"Parole in catene", un successo l'iniziativa targata Unicas

"Parole in catene", un successo l'iniziativa targata Unicas

SCUOLA - In tanti in aula magna per lo spettacolo portato in scena dalla Compagnia Stabile Assai del Carcere di Rebibbia. Le studentesse dell'I.I.S. S.an Benedetto della VL dell'indirizzo Servizi Socio Sanitari spiegano la mattinata

di Francesca Messina

Un grande successo ha avuto lo spettacolo “Parole in catene” che si è tenuto presso l’Università degli Studi di Cassino e del Lazio Meridionale portato in scena dalla Compagnia Stabile Assai del carcere di Rebibbia.

“Grande è stata – hanno spiegato le studentesse della classe VL dell’I.S.S. San Benedetto di Cassino dell’indirizzo Servizi Socio Sanitari - la capacità degli attori di mettersi in gioco con una performance non precostituita ma mettendo in scena la loro vita, parole forti, esperienze toccanti accompagnate da brani musicali eseguiti con professionalità. La storia del carcere è stata raccontata attraverso musica e parole per porre l'accento sul problema dei sistemi repressivi adottati in regime detentivo sia prima che dopo l'Unità d'Italia. Attraverso un breve excursus storico, sono stati rievocati molti eventi, dalla lotta al brigantaggio alle rivolte dei detenuti sedate nel sangue in anni in cui il sistema carcerario era basato esclusivamente sulla repressione contro ogni forma di protesta e ribellione. Metodi che non cambiano durante le due guerre mondiali e che si inaspriscono negli anni Settanta e Ottanta, segnati dagli anni bui del terrorismo. Successivamente, gli istituti penitenziari sperimentano la fase dell'umanizzazione creando un rapporto con i detenuti libero da pregiudizi e stigmatizzazione impegnandosi a non guardare più il reato ma la persona.

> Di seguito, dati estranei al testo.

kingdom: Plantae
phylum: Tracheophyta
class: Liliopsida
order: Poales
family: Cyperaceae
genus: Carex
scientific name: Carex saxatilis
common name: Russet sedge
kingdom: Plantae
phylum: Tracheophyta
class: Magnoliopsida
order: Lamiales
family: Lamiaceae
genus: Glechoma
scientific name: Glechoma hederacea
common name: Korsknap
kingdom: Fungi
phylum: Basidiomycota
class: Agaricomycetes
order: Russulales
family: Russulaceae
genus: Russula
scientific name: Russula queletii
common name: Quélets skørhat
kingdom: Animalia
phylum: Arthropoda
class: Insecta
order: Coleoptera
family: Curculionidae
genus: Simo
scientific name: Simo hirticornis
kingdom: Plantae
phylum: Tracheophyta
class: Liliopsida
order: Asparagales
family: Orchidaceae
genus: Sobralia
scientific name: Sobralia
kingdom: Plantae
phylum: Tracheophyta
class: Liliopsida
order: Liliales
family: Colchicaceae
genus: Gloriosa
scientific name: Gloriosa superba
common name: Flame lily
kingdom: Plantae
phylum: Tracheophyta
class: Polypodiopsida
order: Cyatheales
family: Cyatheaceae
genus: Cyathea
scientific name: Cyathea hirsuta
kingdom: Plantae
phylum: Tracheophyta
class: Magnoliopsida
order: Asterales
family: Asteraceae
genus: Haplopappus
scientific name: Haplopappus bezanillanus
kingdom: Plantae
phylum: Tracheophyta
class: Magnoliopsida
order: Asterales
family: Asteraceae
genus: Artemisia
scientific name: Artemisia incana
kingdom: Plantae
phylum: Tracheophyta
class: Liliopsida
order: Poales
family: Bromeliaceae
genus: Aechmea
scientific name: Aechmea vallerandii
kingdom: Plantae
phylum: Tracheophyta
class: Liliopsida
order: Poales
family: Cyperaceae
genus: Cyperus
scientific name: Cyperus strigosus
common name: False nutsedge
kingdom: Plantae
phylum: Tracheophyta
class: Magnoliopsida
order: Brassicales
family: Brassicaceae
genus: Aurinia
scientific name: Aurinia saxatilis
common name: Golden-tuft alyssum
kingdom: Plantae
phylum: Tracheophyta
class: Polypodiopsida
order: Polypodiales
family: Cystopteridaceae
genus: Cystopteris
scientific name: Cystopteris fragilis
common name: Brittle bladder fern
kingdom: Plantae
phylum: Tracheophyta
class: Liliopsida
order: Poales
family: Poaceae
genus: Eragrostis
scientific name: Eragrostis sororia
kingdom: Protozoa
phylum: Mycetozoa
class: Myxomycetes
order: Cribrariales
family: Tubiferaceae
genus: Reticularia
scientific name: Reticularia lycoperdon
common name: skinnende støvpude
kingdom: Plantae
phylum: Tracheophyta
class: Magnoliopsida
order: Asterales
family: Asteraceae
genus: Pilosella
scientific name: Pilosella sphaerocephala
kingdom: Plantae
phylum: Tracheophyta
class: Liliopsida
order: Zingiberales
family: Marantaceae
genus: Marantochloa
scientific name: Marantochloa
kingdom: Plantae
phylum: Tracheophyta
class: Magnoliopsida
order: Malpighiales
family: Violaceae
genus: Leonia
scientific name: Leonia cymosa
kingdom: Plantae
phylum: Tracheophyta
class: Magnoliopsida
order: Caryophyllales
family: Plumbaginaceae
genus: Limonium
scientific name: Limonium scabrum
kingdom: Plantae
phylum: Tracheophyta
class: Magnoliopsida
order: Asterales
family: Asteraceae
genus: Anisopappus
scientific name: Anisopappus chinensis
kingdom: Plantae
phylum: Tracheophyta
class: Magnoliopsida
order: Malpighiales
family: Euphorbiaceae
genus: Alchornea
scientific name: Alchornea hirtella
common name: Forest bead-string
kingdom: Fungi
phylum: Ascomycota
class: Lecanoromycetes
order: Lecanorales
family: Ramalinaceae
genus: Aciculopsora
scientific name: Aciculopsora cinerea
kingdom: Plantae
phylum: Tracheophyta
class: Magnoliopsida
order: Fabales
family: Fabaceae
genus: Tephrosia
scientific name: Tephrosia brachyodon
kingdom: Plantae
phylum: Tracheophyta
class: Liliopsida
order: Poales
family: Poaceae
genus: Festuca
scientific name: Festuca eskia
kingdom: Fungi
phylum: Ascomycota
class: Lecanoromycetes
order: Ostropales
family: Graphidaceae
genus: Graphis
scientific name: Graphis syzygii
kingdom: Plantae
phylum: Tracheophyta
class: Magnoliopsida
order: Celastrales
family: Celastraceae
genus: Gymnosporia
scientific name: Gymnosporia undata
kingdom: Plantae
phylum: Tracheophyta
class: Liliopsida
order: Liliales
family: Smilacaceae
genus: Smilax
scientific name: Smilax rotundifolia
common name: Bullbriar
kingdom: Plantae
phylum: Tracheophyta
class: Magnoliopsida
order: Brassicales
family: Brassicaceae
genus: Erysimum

Proprio sull'aspetto umano e sul rapporto di empatia tra educatore e recluso si è basato il dibattito al termine della rappresentazione. Un dialogo con gli attori della Compagnia fatto non solo di parole ma di emozioni, sensazioni, ricordi che ci hanno trasferito in modo immediato nel loro vissuto, nelle testimonianze dolorose di emarginazione, pregiudizi e di rifiuto che caratterizzano ancora oggi il sistema carcerario. Gli ex detenuti devono molto agli educatori che hanno fornito loro gli strumenti per attuare un profondo cambiamento di prospettive, identificandosi con il loro disagio e aiutandoli nel recupero e nel reinserimento sociale. Il teatro ha svolto per gli ex detenuti e svolge per i reclusi una funzione catartica e rieducativa. Rappresenta lo strumento privilegiato, "la formula magica" che permette di distaccarsi dal proprio passato e vivere molteplici esistenze, di cambiare il gioco dei ruoli esprimendo che si può essere altro da sé e sicuramente che si può essere migliori. Una lezione di vita, uno spaccato sulla realtà carceraria, profondi spunti di riflessione, tutto questo ci ha regalato la mattinata trascorsa in compagnia degli attori che vogliamo ringraziare per il coraggio di "mettersi a nudo" e per la capacità di sensibilizzare noi giovani su una tematica di grande attualità di cui non si parla mai abbastanza”.